Ma sœur, sans cesse je vous importune et vous donne de l'ennui; mais j'espère en Dieu qu'un jour votre âme jouira du repos. Il faut que je vous dise ceci: l'autre jour, de passage à Cordoue, j'ai trouvé, en parcourant la ville, une maison où régnait la plus profonde misère. Il y avait là deux jeunes filles dont le père et la mère, perclus depuis dix ans et malades, devait garder le lit. A les voir si pauvres et si mal soignés, j'ai eu le cœur brisé: mal habillés et couverts de vermine, ils n'avaient pour tout lit que quelques bottes de paille. Je leur ai porté secours comme j'ai pu, mais non pas autant que je l'aurais désiré, pressé que j'étais d'aller trouver maître d'Avila, pour affaires. Il m'ordonna alors de partir aussitôt et de retourner à Grenade. En cette hâte, je recommandai ces malheureux à quelques personnes; mais elles les ont oubliés, ou n'ont pas voulu, ou n'ont pas pu les aider. Mes protégés m'ont écrit une lettre et j'ai le cœur brisé de ce qu'ils me disent.

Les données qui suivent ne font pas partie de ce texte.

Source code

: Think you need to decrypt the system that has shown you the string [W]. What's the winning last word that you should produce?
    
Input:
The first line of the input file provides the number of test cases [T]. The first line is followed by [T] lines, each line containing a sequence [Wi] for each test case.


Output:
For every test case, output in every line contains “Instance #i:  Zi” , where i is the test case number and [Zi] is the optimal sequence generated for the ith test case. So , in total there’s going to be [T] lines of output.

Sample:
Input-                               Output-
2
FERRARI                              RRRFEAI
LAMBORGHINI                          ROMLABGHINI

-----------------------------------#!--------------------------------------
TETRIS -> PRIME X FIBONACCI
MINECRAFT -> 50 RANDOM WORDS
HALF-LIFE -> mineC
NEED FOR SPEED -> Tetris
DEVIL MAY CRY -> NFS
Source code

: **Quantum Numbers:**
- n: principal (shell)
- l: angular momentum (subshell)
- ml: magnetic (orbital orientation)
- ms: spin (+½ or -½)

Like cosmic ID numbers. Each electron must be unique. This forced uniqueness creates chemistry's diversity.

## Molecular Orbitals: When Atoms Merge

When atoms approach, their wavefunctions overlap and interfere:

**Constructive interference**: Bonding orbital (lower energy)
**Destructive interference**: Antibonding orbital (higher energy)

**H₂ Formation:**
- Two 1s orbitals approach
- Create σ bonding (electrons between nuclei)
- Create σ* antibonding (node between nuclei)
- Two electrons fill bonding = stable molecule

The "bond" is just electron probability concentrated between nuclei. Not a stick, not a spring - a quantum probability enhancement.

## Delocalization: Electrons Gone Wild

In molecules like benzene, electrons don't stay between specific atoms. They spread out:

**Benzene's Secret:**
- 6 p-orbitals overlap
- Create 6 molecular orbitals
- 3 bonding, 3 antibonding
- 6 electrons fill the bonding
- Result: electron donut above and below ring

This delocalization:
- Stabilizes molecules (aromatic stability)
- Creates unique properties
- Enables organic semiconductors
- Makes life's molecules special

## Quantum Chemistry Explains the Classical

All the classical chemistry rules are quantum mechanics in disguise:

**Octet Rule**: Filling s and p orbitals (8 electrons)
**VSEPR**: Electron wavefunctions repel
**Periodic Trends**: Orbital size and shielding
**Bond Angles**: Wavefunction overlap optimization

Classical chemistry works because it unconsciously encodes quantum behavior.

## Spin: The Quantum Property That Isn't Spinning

Si grande est mon indigence que, le jour où il me faudra payer les ouvriers, il y aura des pauvres qui n'auront pas de quoi manger. Dieu le sait, et je vous l'avoue, je n'avais qu'un réal et je l'ai donné à Angulo pour son voyage. Aussi, bonne duchesse, mon désir, s'il plaît au Seigneur, est de vous voir profiter de cette occasion de faire l'aumône que ces gens-là ont perdue. Quatre ducats seraient nécessaires: trois pour ces pauvresses, afin de leur permettre d'acheter deux couvertures et deux jupes. Mieux vaut, en effet, une âme que tous les trésors du monde, et il ne faudrait pas que ces jeunes filles pèchent pour si peu. L'autre ducat servirait à Angulo, mon compagnon, pour son voyage à Zafra, aller et retour. J'attends qu'il revienne avec quelques secours.
Sans doute, vous devez aider les malheureux de votre entourage plutôt que les étrangers; mais donner ici ou donner là, tout est bénéfice et plus il y a de difficultés, plus il y a à gagner.
Si, faute d'argent disponible, vous ne pouviez faire cette charité, Angulo irait vendre deux mesures de blé à Alcaudète. Si, au contraire, vous lui donniez les quatre ducats, il sait déjà comment il doit les employer et où habitent ces pauvresses.
Ma sœur, vous ferez mes compliments à votre gouvernante de Valladolid, à toutes ces dames, à celle qui chante, à toutes les autres personnes de la maison et à monsieur Jean.
Que Notre Seigneur Jésus-Christ vous garde, bonne duchesse! Votre bien petit et bien peu obéissant frère Jean de Dieu, prêt à mourir, si Dieu le veut, mais qui attend en silence, espère en Dieu et désire le salut de tous les hommes comme le sien propre. Amen Jésus.
Bonne duchesse, si vous donnez cette aumône à Angulo, remettez-lui aussi deux mots pour moi afin que je le sache. Le blé se vendrait en son temps. Renvoyez promptement Angulo, avec ce qu'il plaira à la divine volonté que vous lui donniez. Amen Jésus.